Friday, April 2, 2010

Dear old Dad

I'm sure we all remember how we got started in this sport we call motocross. A dusty field somewhere, maybe some hand me down gear, and more butterflies than you could catch in a lifetime. Starting up your little bike for the first time, getting the hang of the throttle and brake, then putting around a little as you try to establish your balance like a scene straight out of Bambi (You mean that wimpy dear?). Sure, the story varies for everyone a little bit. Maybe you had some brand new gear, or maybe you learned to ride in the parking lot of your local track. I think it's safe to say our stories all have one thing in common; our old man.

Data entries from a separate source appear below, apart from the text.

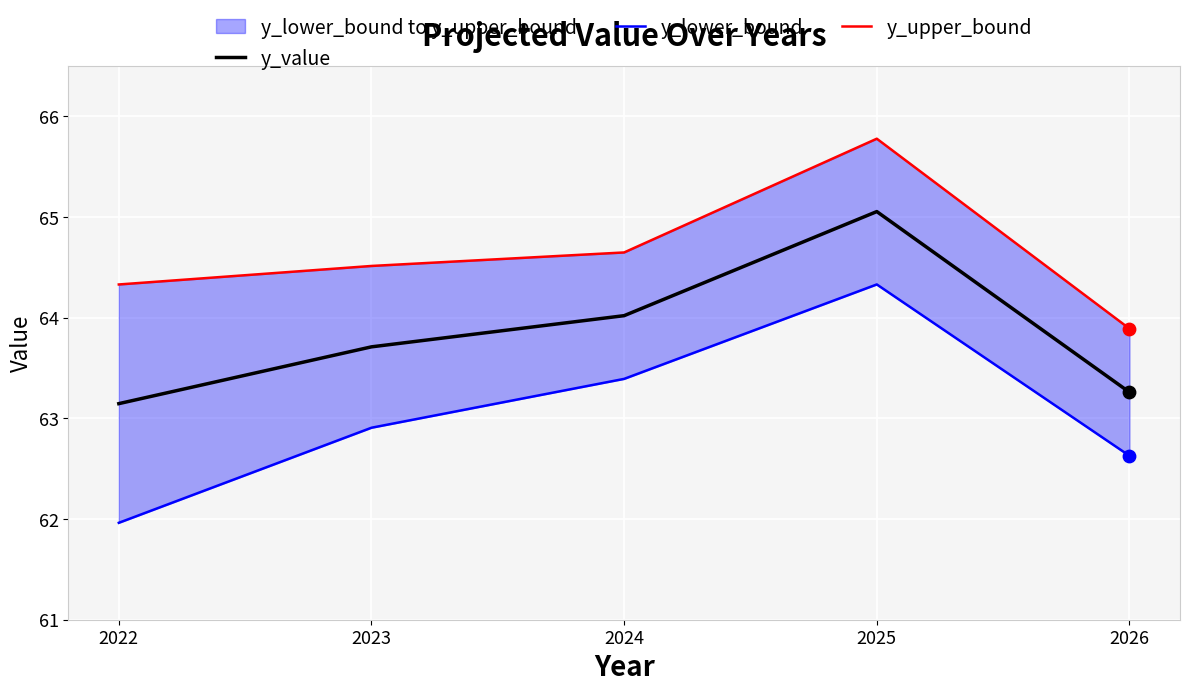

What is the total value across all series at 2025?

195.2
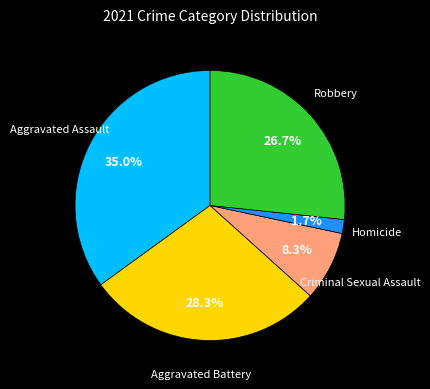

Is there any slice that represents more than half of the pie?

No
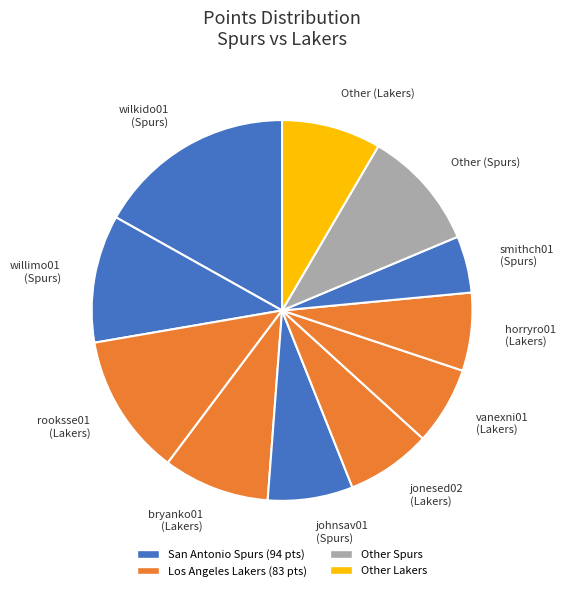

Which has a higher value, willimo01 (Spurs) or johnsav01 (Spurs)?

willimo01 (Spurs)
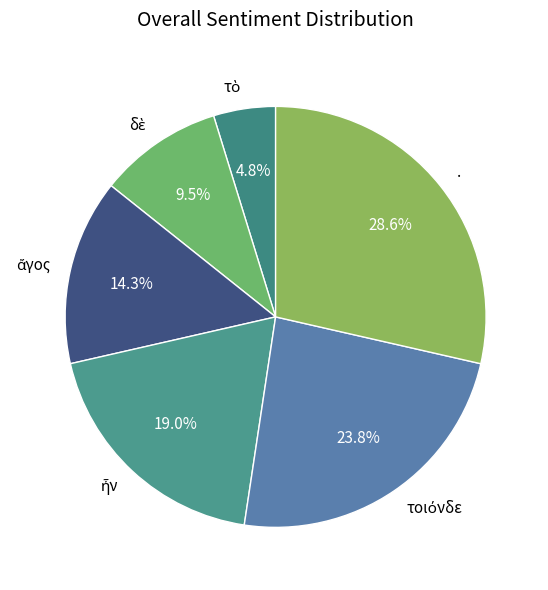

How much of the chart is everything except .?

71.4%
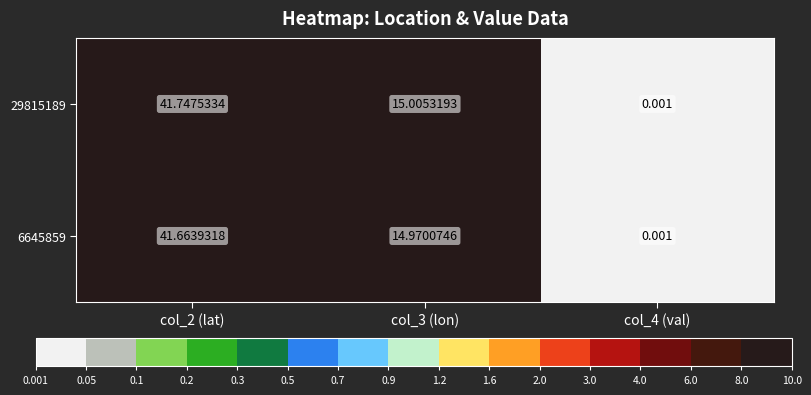

Which series has the largest total across all categories?

29815189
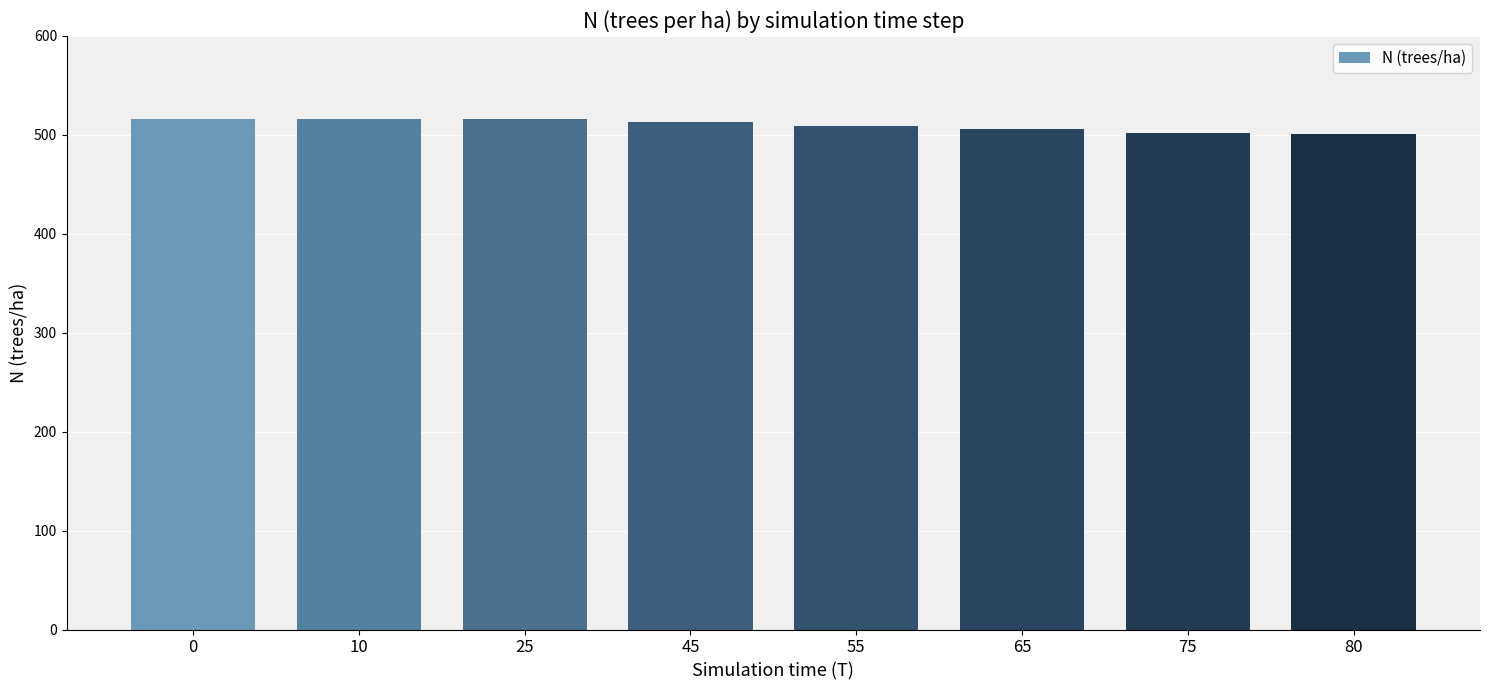

What is the minimum value shown in the chart?

500.6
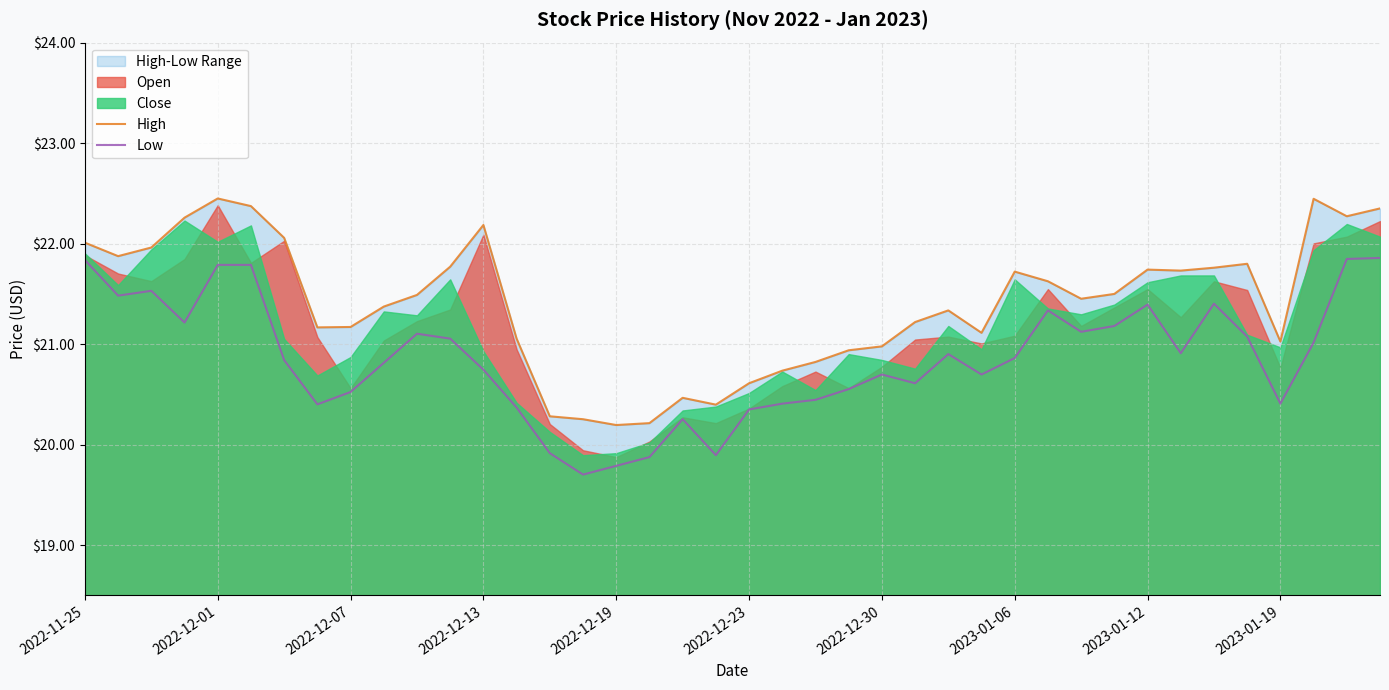

True or false: High and Low intersect in this chart.

False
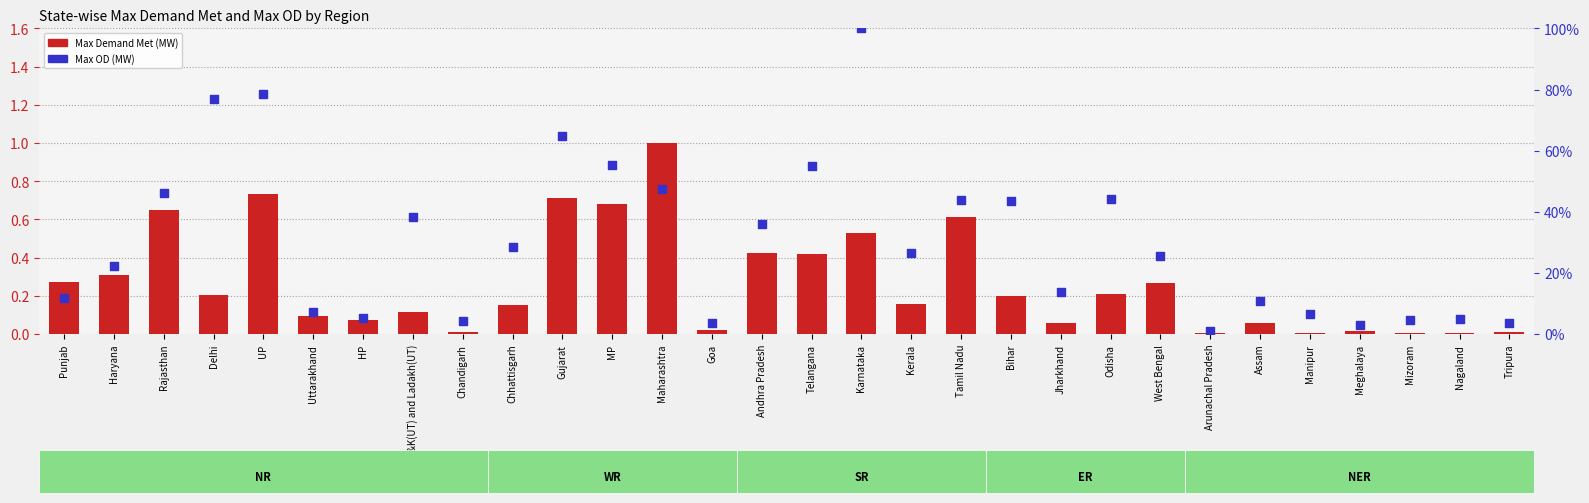

At how many categories does at least one series exceed 0?

30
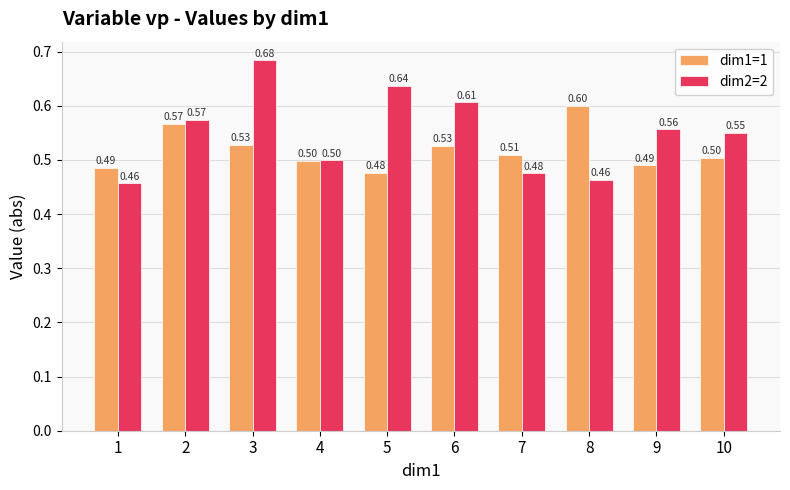

Is the value of dim1=1 at 7 greater than the value of dim2=2 at 10?

No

It's not a stretch to say that our dads had a pretty big influence on us, and why we choose to risk life and limb on any given Sunday, at tracks across the world. I'm no different. My dad rode, and his dad before him rode. To this day my dad is often at the track to watch me and help me learn. My friends show up at the track with their pops, and my closest competition on the track shows up with their dads, as well. Local pro's will bring their dad's along to do the all important role of mechanic/truck driver/food provider/moral support. Famous legends of the sport like RC, James, and Showtime all had close relationships with their dads throughout their entire careers, and still do to this day.
Fathers day is a little ways away, still, but it's never a bad time to find the one you call Dad, and tell him thanks, give him a pat on the back, or find someway to let him know you respect the hell out of him for all he's done for you. Whether you realize it or not, he probably busted his ass to get you your bikes and gear your whole life. Motocross aint cheap, but that wasn't gonna stop him from getting his son or daughter out there to have the time of their lives. I can still remember my dad starting up my little '84 CR-60, giving me a little push to get me going, and running along side me, as I wobbled around like it was my first time on two-wheels. Think back to your days learning to ride with your dad, and don't ever forget 'em.
I am, by no means, trying to downplay the role moms, brothers and sisters, and even grandparents had in getting us to where we are today. I've seen plenty of moms show up at the tracks with their kids, countless times. And for that, we thank you. But the term isn't "mini-dad" for no reason. Dad's are how this sport keeps thriving, as the love of dirt and motorcycles gets passed on.


1 comment:

Win said...

You're lucky, my father doesn't ride, and is very disapproving of the fact that I'm not working this summer just so I can learn to ride. I know this is definitely something I'll pass down to my kids if I ever have them.